Civic spirit has been choking in our urban antheaps. Locally it may be reduced to attachment to the fortunes of a football team; nationally it is fanned into life quickest by an absurdity like the Falklands war. Royal appearances do something to fill, or hide, the blank. They may be a routine laying of foundation-stones, cutting of ribbons, or breaking of champagne bottles, acts elsewhere performed more economically by presidents or ministers. As Nairn says, workmen who have had a hand in building something like the Thames Flood Barrier are gratified by their work being recognized in this way (p. 47). But for the monarchy to be extolled as the keystone of the nation—it used to be credited with holding the Commonwealth together—suggests that Britain must be in a parlous condition.
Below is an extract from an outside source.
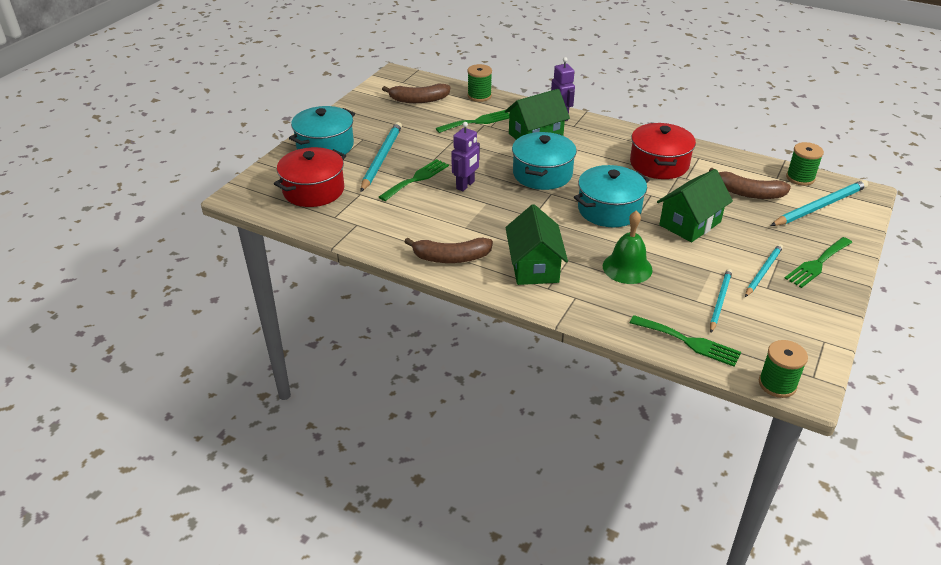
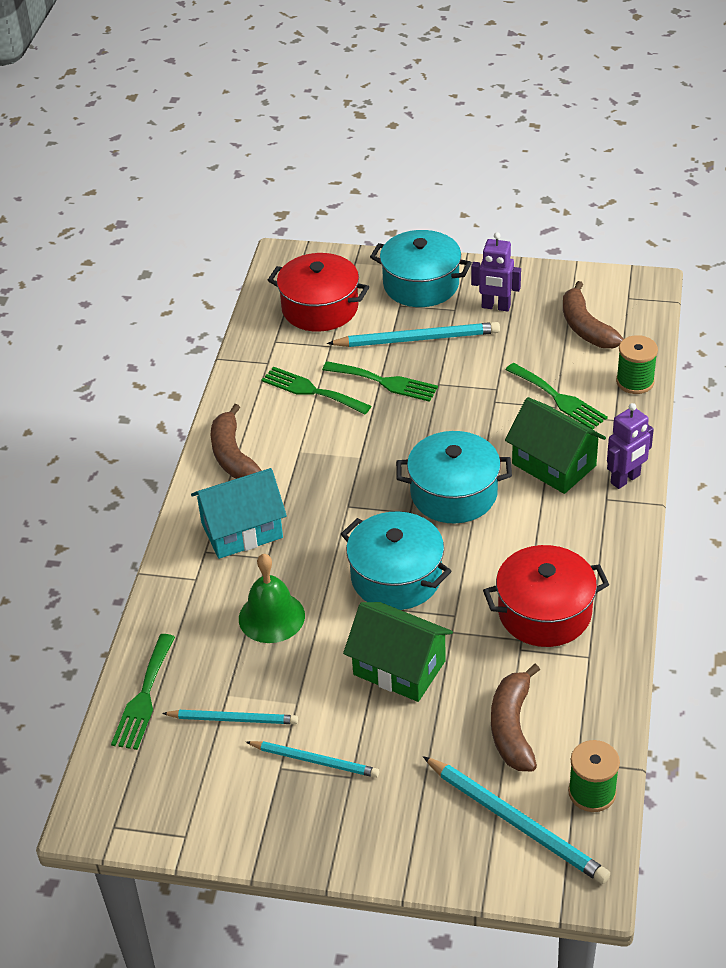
camera: 75 degrees right, 5 degrees up
purple robot [451,122,480,191] -> purple robot moved to [471,232,521,312]
green house [505,204,568,285] -> turquoise house [191,468,287,559]
green spool [759,340,808,398] -> none
green fork [784,237,852,288] -> green fork moved to [262,367,371,415]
A morbidly excessive harping on the word ‘community’ is one symptom of this; it is not without undertones of the Nazi Volksgemeinschaft (pp. 178, 317). There is, no doubt, an unacknowledged human preference for the irrational; it appeals to emotion, stronger and more agreeable than reason. Only laborious self-training can harmonize the two things, never perfectly. Collective consciousness revives on ‘State occasions’, when royal participants express, not so much by speech as by ritual, symbolic gesture or ‘body-language’, what the inarticulate multitude deeply but indistinctly feels. At such moments any foibles of the individuals concerned are forgotten; hieratic uniforms conceal all inadequacies. ‘Institution and personality’ are fused (p. 46).